Archiv für November 2014

Jetzt bin ich schon fast zwei Monate hier und mir kommt es vor, als vergeht die Zeit wie im Flug, wenn man bedenkt, dass ich in gut einem Monaten schon wieder zu Hause bin und Weihnachten feiere. Aber daran möchte ich jetzt noch nicht denken.

Inzwischen habe ich mich hier sehr gut in den Alltag eingelebt. In meiner Freizeit gehe ich einmal die Woche, wie sehr viele andere Mädchen, mit denen ich mich gut verstehe, zum Zumba, was mir sehr gut gefällt. Sonst ist es üblich sich nachmittags oder abends mit Freunden in einem alleinstehenden Raum im Dorf zu Treffen, um einfach nur zusammen zu Sitzen und zu Quatschen. Am Wochenende ist meistens irgendwo ein „Fiesta“, wofür die Spanier ja auch bekannt sind.

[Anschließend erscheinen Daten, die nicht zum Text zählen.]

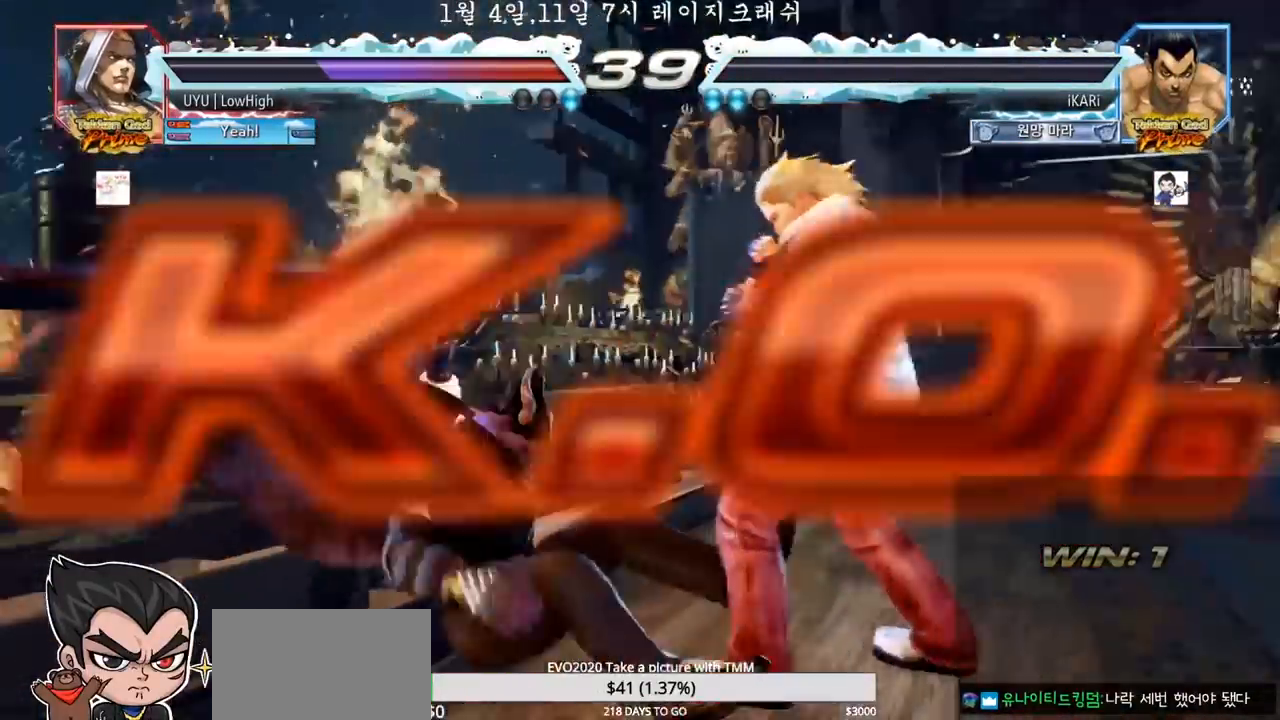
Gameplay with a controller (arcade stick); each line is a JSON object with the inputs held at the frame after it. "events" lists button and stick changes between this image and that frame as [ms after this image, input, new state], when the widget could be followed in between. Not read: L3 R3.
{"buttons": [], "left_stick": "center", "events": []}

Vor ein paar Wochen hatte ich schon die Möglichkeit in das Baskenland zu fahren. Meine Gastschwester spielt Fußball und hatte ein Spiel in San Sebastian, zu welchem meine Gastmutter und ich sie begleiten konnten. Wir sind also mit der ganzen Mannschaft in einem Bus, drei Stunden lang hin und abends wieder zurück gefahren. Das war wirklich lustig, weil die Spanier total offen auf dich zugehen und du sofort dazugehörst. Ich habe mich auch mit dem Trainer, welcher aus Andalusien kommt unterhalten, was gar nicht so einfach war. In Andalusien werden einige Buchstaben, wie zum Beispiel das „s“ einfach verschluckt, sodass ich im Nachhinein ganz froh bin in Zaragoza zu sein, weil das Spanisch, was hier gesprochen wird, auch gerade am Anfang leichter zu verstehen ist.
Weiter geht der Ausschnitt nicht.